→ **TASK A**: According to the text on non-surgical orthopedic doctors, why does a non-surgical orthopedic specialist aim to help patients avoid surgery? Answer in one to three sentences.
→ **TASK B**: In the text on non-surgical orthopedic doctors, what share of patients with an orthopedic injury or chronic musculoskeletal issue is estimated to be treatable without surgery?

→ **TEXT PASSAGE**:
What is a non-surgical orthopedic doctor?
Did you know that most injuries or issues that present at an orthopedic clinic do not require surgery? In fact, it is estimated that 90% of patients with an orthopedic injury or chronic musculoskeletal issue can be successfully treated with non-surgical treatment options by a non-surgical orthopedic doctor.
Some orthopedic physicians dedicate their practice to non-surgical treatment options, while others decide to become orthopedic surgeons. So who should you choose if you need to see an orthopedic specialist?
Non-Surgical Orthopedic Doctor
A non-surgical orthopedic doctor is typically board certified in Family Medicine, Internal Medicine, Emergency Medicine or Physical Medicine/Rehabilitation. They have additional training in the diagnosis and treatment of musculoskeletal injuries, but focus solely on treating those issues without surgery.
Non-surgical treatment options often include:
- Initial diagnosis and imaging
- Oral anti-inflammatories or other medications
- Steroids or cortisone injections to reduce pain and inflammation
- Viscosupplementation — gel shots that act as lubrication for a joint
- Orthotics, bracing or casts
- Physical therapy programs
- Regenerative medicine, including stem cell therapy and platelet rich plasma injections
The goal of the non-surgical orthopedic specialist is to help the patient avoid surgery, understanding that the more invasive (surgical) the treatment option, the more tissue is disrupted and there is more potential for more complications than with therapy or an injection.

→ **DATASET**:
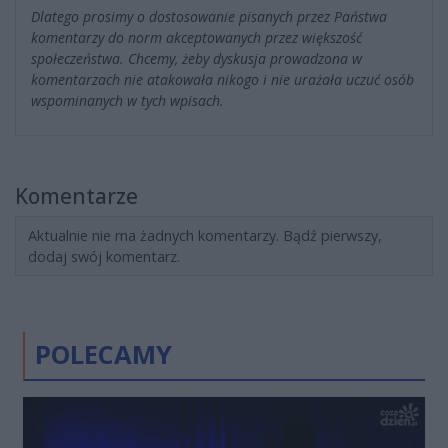
Dlatego prosimy o dostosowanie pisanych przez Państwa
komentarzy do norm akceptowanych przez większość
społeczeństwa. Chcemy, żeby dyskusja prowadzona w
komentarzach nie atakowała nikogo i nie urażała uczuć osób
wspominanych w tych wpisach.
Komentarze
Aktualnie nie ma żadnych komentarzy. Bądź pierwszy,
dodaj swój komentarz.
POLECAMY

→ **TASK SOLUTION A**: The more invasive a treatment is, the more tissue it disrupts. Surgery therefore carries more potential for complications than therapy or an injection.

→ **TASK SOLUTION B**: About 90% of such patients.